◆ DATASET CONTENT

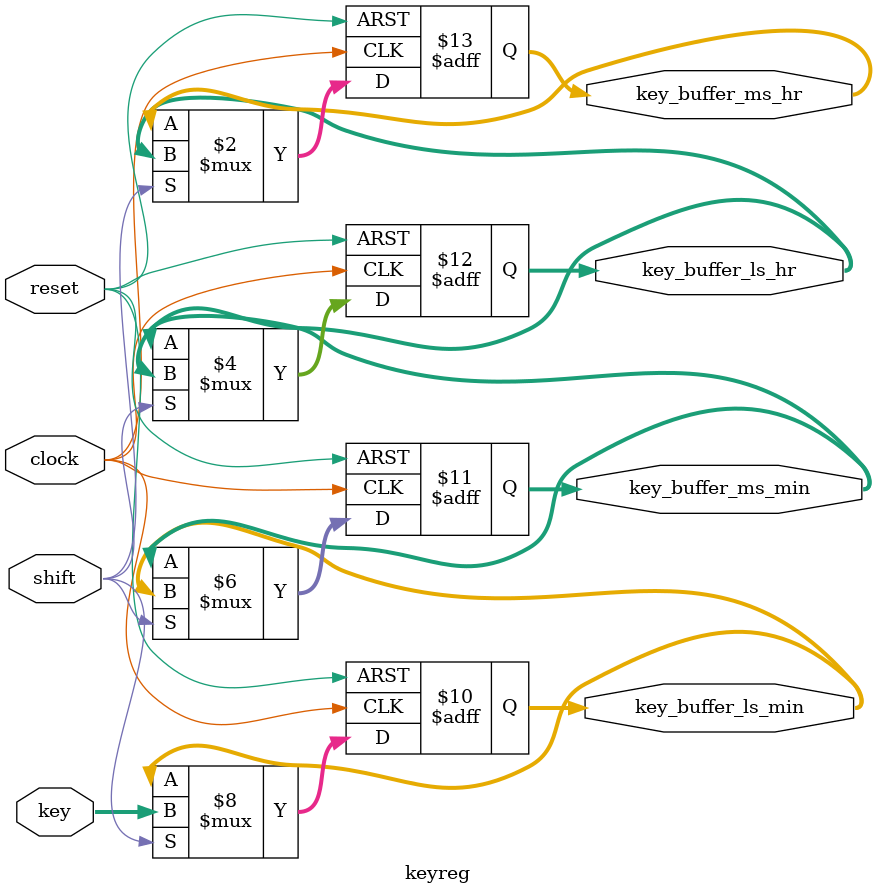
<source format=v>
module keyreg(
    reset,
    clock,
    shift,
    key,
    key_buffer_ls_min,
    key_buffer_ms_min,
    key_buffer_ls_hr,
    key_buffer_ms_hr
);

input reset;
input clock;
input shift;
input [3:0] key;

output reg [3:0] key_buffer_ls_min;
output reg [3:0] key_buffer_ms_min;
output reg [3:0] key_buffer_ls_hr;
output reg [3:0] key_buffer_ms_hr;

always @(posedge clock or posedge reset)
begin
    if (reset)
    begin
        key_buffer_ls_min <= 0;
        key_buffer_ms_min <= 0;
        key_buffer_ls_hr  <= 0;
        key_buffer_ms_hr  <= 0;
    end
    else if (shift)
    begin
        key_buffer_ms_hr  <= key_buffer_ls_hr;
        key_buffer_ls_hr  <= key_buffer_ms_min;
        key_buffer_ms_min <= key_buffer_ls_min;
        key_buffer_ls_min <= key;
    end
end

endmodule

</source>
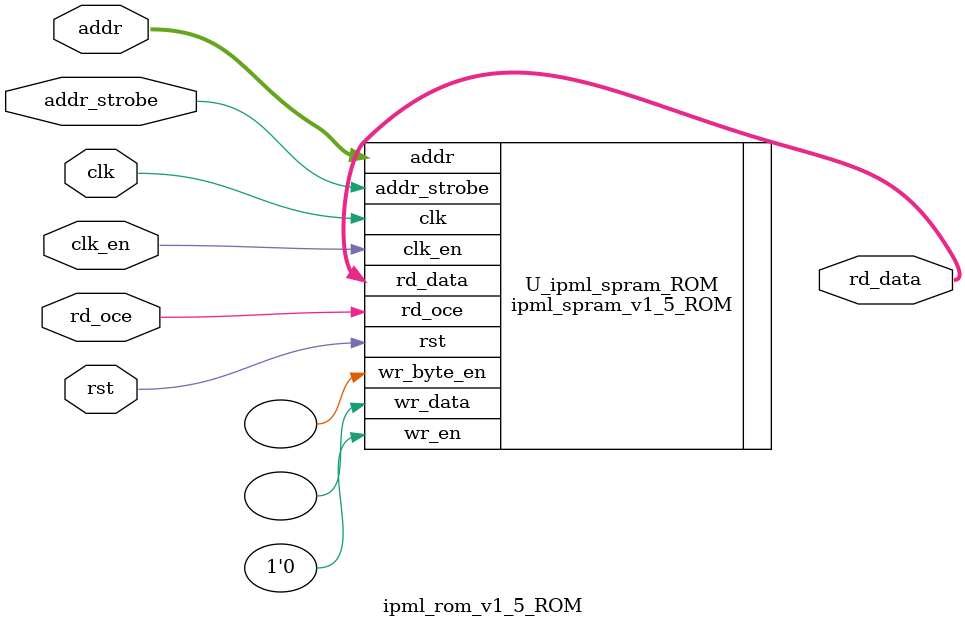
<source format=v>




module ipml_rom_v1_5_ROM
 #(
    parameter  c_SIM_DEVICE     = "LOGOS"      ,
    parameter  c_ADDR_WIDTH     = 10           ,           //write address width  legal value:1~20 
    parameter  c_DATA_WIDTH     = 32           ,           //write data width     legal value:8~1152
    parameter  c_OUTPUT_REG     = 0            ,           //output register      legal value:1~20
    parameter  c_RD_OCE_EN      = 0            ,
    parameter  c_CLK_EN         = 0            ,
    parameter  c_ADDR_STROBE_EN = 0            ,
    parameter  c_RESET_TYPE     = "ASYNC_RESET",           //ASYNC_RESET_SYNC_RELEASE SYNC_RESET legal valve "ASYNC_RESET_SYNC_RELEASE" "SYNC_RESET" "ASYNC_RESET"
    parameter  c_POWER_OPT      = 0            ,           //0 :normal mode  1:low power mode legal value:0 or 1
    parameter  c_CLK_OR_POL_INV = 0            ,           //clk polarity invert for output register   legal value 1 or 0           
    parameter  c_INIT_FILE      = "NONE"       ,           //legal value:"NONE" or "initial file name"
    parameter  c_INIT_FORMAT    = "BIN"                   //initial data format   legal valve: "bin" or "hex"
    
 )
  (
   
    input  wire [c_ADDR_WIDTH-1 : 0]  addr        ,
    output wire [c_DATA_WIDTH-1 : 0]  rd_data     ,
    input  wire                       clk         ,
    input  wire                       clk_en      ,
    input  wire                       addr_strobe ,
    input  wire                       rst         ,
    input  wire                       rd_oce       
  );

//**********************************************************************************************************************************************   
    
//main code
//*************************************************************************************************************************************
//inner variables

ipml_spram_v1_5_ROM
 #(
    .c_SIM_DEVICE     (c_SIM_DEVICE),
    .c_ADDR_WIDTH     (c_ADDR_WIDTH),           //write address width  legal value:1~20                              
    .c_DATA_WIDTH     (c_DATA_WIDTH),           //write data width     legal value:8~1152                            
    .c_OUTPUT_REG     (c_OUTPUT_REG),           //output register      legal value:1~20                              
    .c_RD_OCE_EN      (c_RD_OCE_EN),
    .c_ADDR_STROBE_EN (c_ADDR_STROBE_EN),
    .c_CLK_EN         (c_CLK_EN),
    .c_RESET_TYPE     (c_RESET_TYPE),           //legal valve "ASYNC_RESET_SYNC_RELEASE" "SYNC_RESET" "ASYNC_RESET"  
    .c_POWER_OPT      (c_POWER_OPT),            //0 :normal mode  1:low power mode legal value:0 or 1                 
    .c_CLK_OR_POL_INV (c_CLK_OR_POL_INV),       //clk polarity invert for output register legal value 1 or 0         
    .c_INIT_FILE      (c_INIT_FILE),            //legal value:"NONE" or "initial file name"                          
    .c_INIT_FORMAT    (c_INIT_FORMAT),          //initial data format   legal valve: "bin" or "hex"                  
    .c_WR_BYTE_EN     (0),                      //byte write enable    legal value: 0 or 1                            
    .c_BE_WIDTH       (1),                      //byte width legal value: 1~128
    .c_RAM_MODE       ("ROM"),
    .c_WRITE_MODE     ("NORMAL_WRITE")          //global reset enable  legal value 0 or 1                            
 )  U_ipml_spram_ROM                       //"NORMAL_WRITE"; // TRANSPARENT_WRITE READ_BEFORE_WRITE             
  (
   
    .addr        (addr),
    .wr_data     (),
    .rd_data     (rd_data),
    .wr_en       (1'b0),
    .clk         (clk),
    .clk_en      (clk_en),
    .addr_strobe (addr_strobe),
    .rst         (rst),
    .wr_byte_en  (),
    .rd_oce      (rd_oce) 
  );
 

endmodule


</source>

◆ DIRECTIONS
Return each line in the records that holds the string "polarity".

◆ EXERCISE SOLUTION
    parameter  c_CLK_OR_POL_INV = 0            ,           //clk polarity invert for output register   legal value 1 or 0           
    .c_CLK_OR_POL_INV (c_CLK_OR_POL_INV),       //clk polarity invert for output register legal value 1 or 0         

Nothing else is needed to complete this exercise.